When we, as singles, start to tell ourselves, our friends and our families that there aren’t enough good Christian men or women to go around, we are not speaking abundance. We are declaring lack over our lives as sure as if we spoke about not having enough money. But Paul in Philippians 4:19 writes that ‘My God will supply ALL my needs’ and Jesus said ‘I have come that they might have life, and have it in ABUNDANCE.’ Trust the Lord that He has the right person for you, and for any other single Christians you know. Declare ‘God has a wonderful spouse for me’;  ‘God has planned all the days of my life before one of them came to be and thus He has planned for my spouse too’. Doubts may fly into your mind, most of them based on poor theology about the so called ‘gift’ of singleness (see my post on this here) or on faulty secular studies and statistics about singles today (see the same post which talks about the fact that if you want to get married, statistically it is almost guaranteed). Some of these doubts and fears, however, are generated by well-meaning people who are desperate to be able to explain their own, or other people’s, singleness. Sadly, the best, and sometimes only, explanation that they can find is this apparent shortage of appropriate partners.

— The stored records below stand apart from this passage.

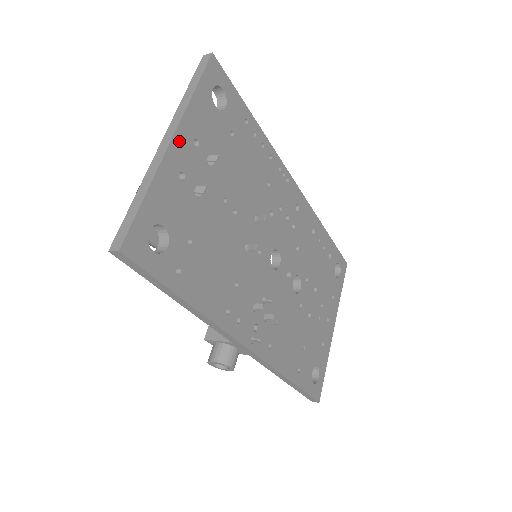
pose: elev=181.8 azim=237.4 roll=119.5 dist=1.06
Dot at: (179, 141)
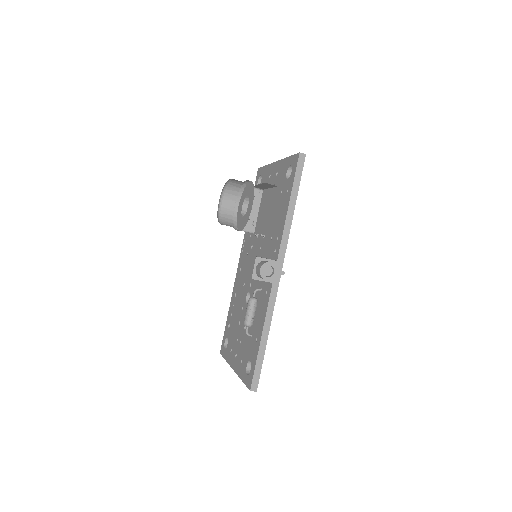
Dot at: occluded
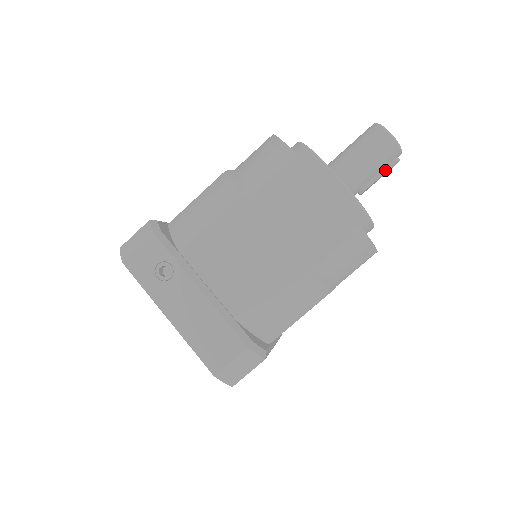
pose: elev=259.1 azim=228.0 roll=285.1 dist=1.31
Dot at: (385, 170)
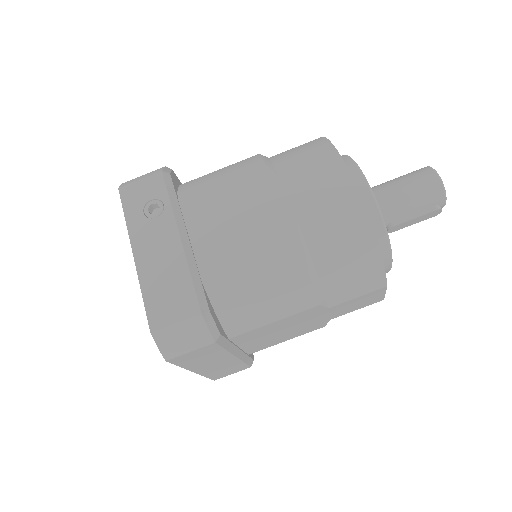
Dot at: (422, 213)
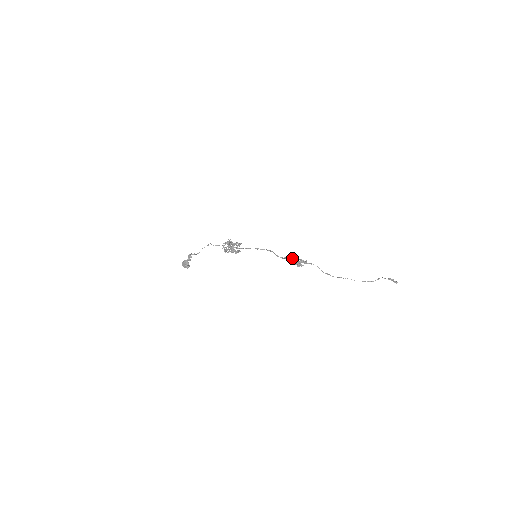
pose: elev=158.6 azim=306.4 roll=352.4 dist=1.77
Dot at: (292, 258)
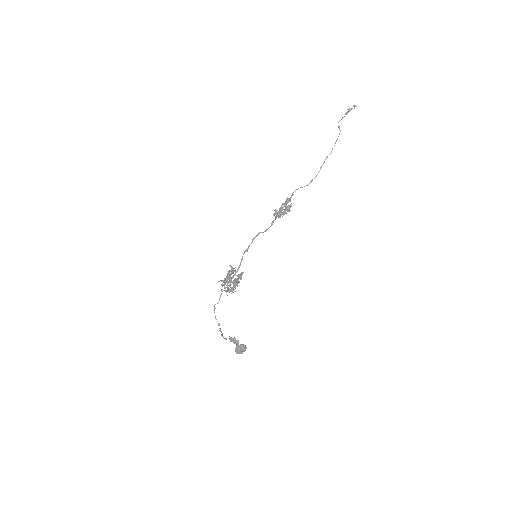
Dot at: (277, 214)
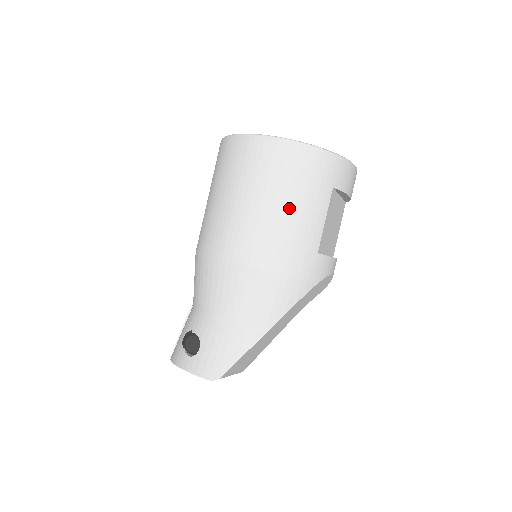
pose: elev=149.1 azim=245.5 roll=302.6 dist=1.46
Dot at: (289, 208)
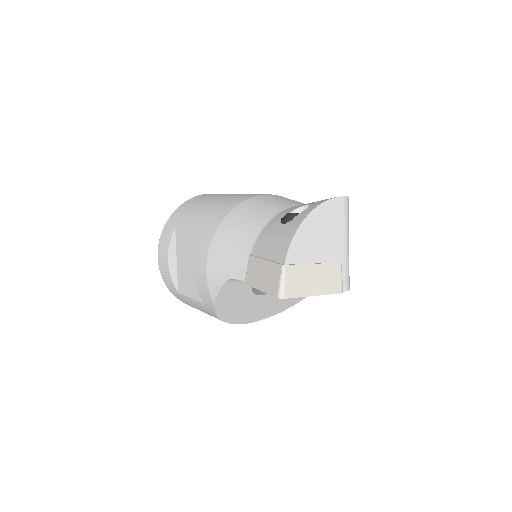
Dot at: occluded
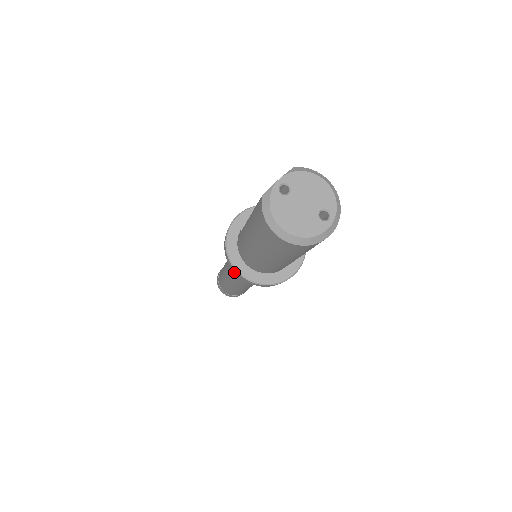
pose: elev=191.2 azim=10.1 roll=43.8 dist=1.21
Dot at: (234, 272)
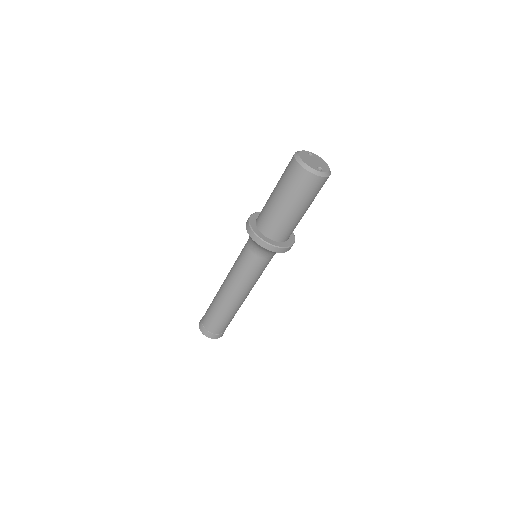
Dot at: (246, 226)
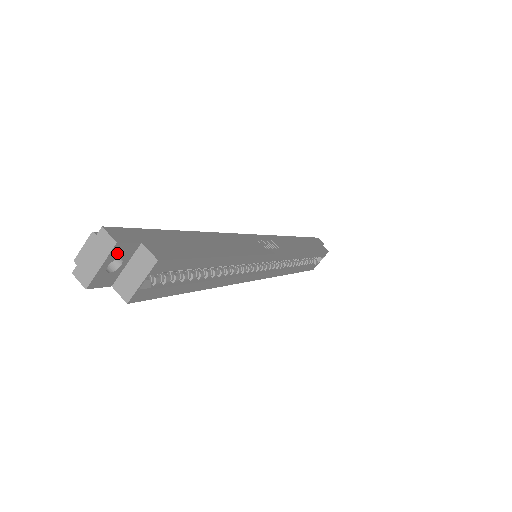
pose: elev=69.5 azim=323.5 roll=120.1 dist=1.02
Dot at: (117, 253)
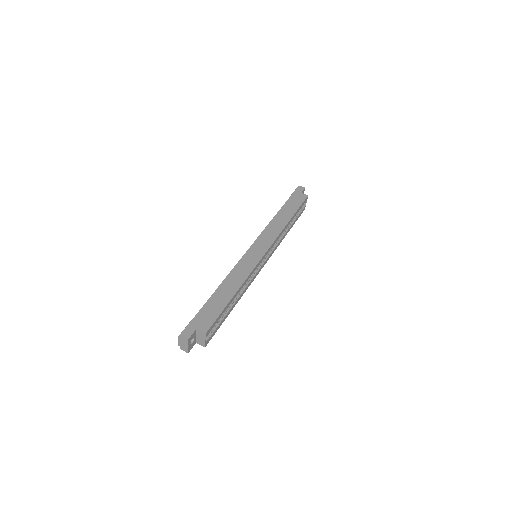
Dot at: (190, 339)
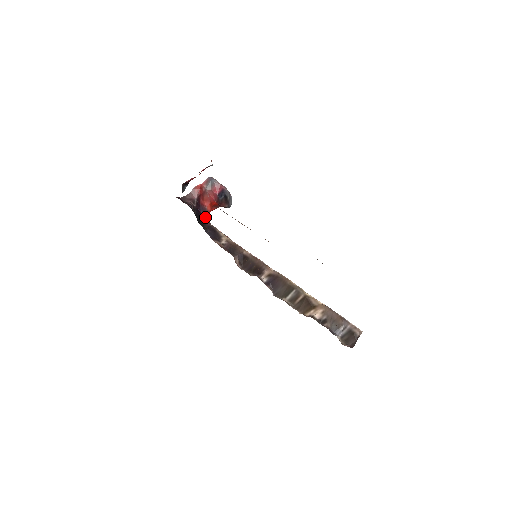
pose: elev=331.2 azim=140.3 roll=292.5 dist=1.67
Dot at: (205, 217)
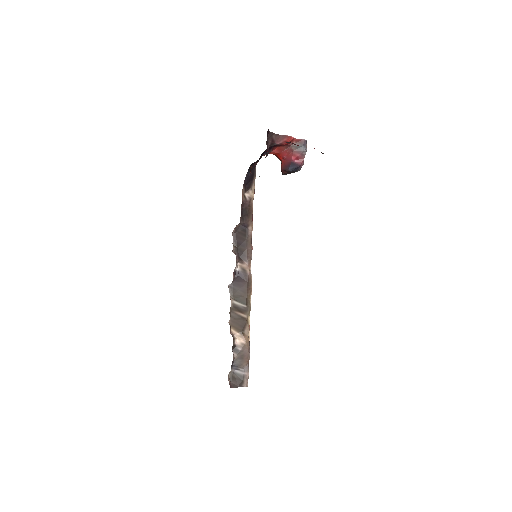
Dot at: occluded
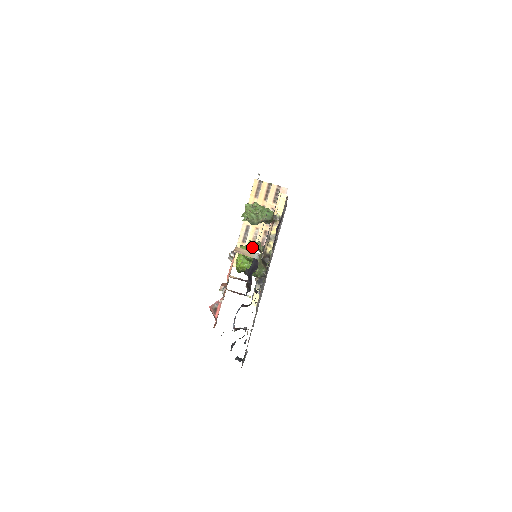
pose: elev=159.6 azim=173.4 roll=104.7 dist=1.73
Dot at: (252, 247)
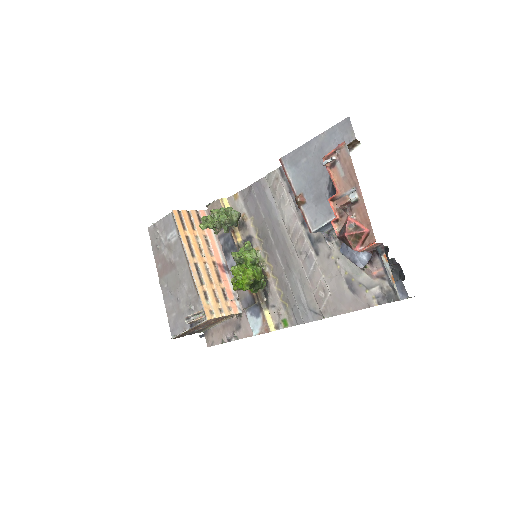
Dot at: (245, 251)
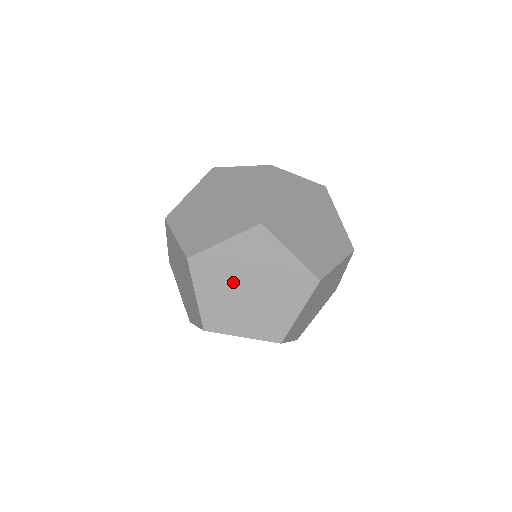
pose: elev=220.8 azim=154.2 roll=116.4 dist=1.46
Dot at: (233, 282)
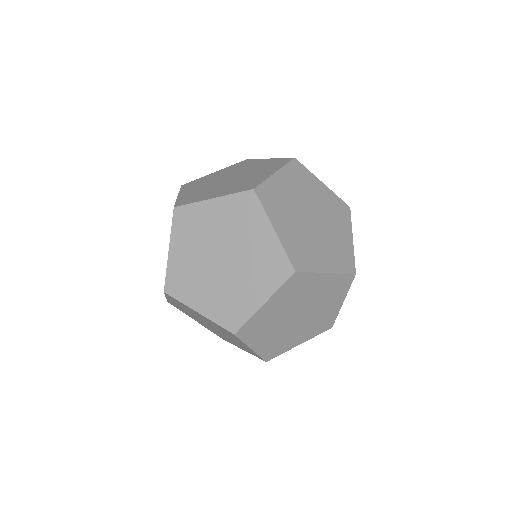
Dot at: (198, 317)
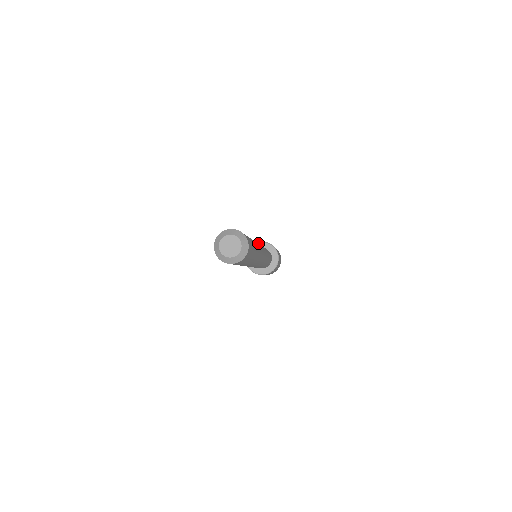
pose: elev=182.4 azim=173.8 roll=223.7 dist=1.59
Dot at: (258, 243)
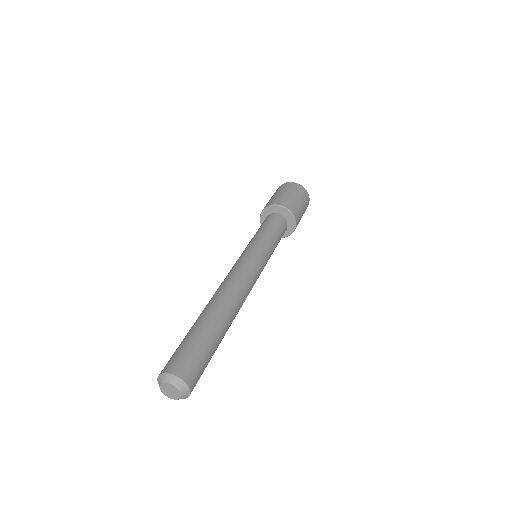
Dot at: (272, 206)
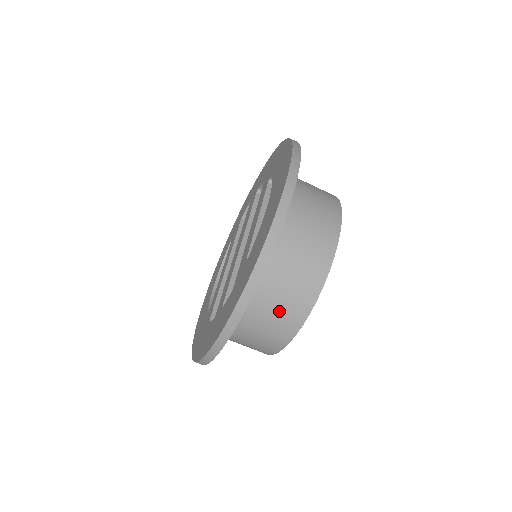
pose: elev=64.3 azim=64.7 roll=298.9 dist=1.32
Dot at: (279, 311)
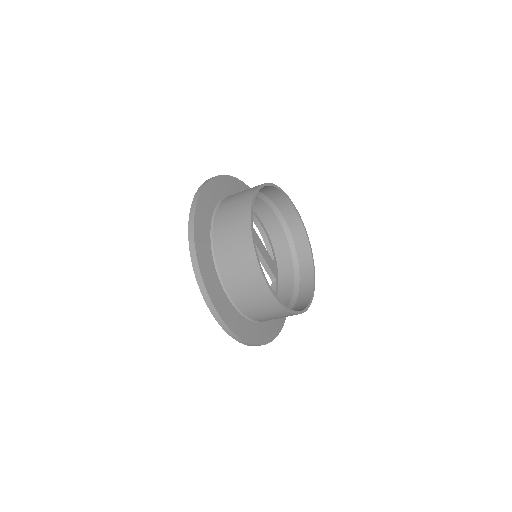
Dot at: occluded
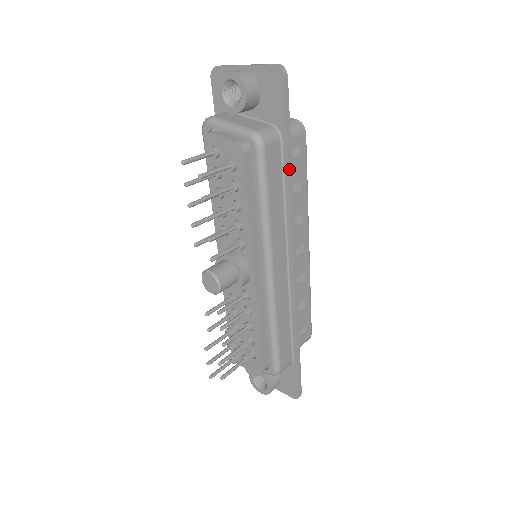
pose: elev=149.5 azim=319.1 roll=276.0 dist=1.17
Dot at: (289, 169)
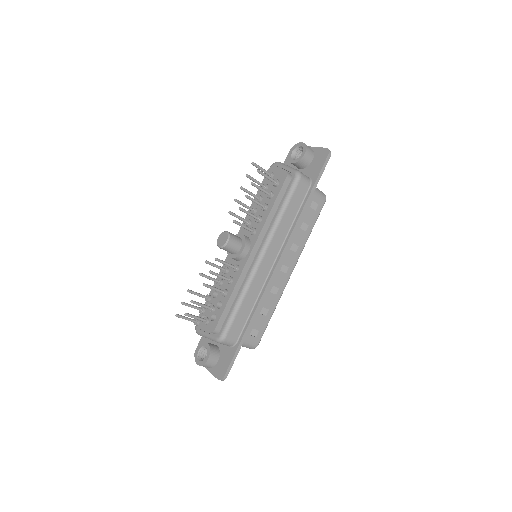
Dot at: (306, 204)
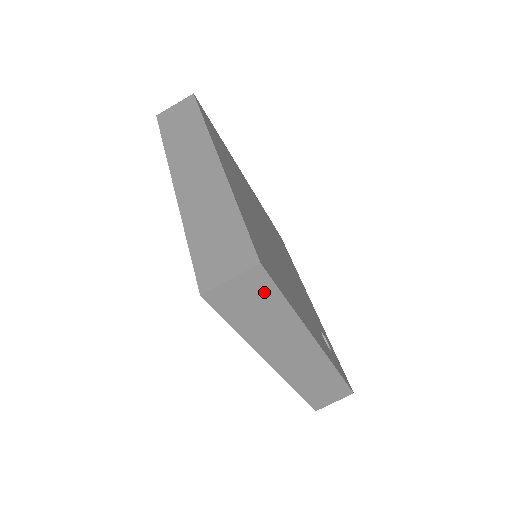
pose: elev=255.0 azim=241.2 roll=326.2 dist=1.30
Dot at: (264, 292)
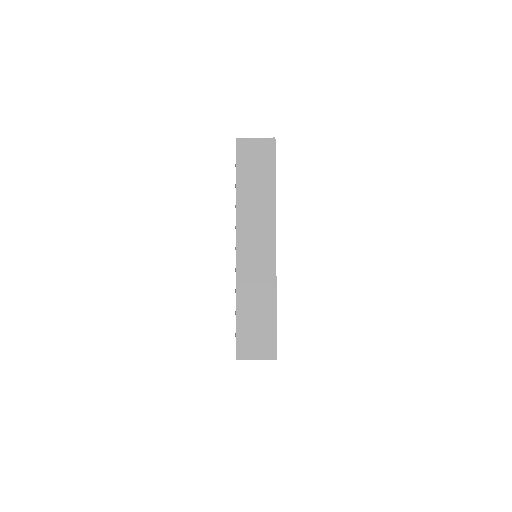
Dot at: (267, 162)
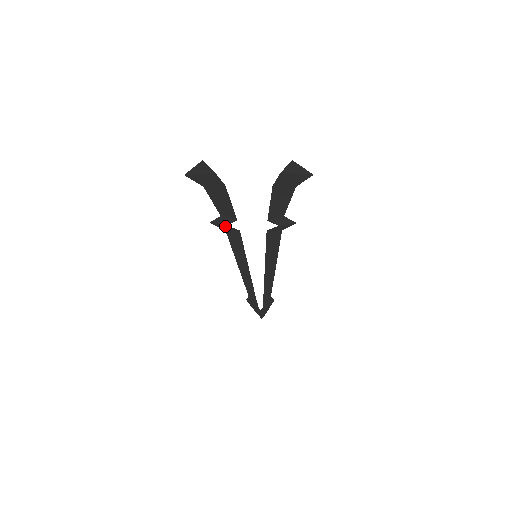
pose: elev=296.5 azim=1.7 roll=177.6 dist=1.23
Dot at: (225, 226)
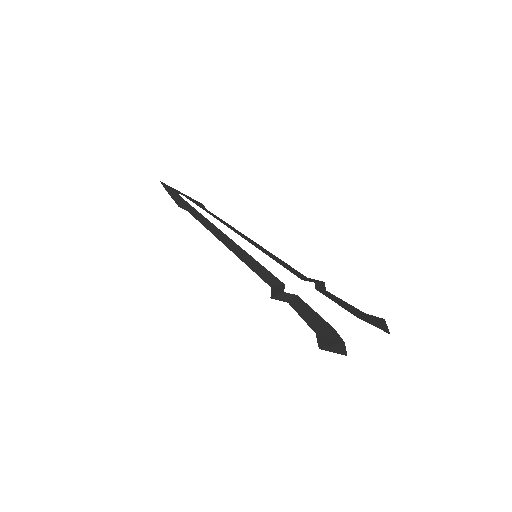
Dot at: (279, 295)
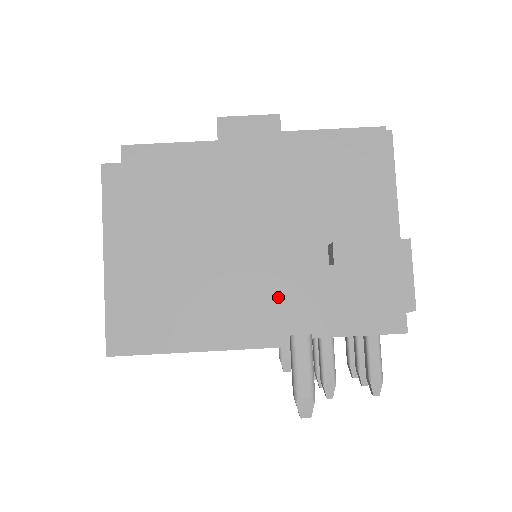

Sometimes though we have to accept that we cannot explain our lives, that for now there isn’t a reason or clear explanation of why we are single. And we have to be ok with that. This is where our faith has to come into play and where we need to live by faith and not by sight. Where we say Lord I do not understand but I trust that you are a God of abundance not lack, you promised to supply all my needs, you promised that none shall lack her mate, you promised that the lonely would be in families. So Lord I stand on your word today and say with Habakuk that though there be no grapes on the vine, no animals in the stall and no crops in the fields I will still praise you. Because I believe that that you are who you say you are and I will take encouragement from the words God spoke in Habakkuk 2:3:

This vision is for a future time. It describes the end, and it will be fulfilled. If it seems slow in coming, wait patiently, for it will surely take place. It will not be delayed.

Today join me in banishing the scarcity mindset from all areas of your life, in particular when it comes to meeting that special someone. Trust in the Lord, lean on Him and know that He has not forgotten you and you will not be put to shame! He is who He says He is, our loving Father, Our Saviour and the giver of an ABUNDANT life.  God bless you and encourage you mightily today.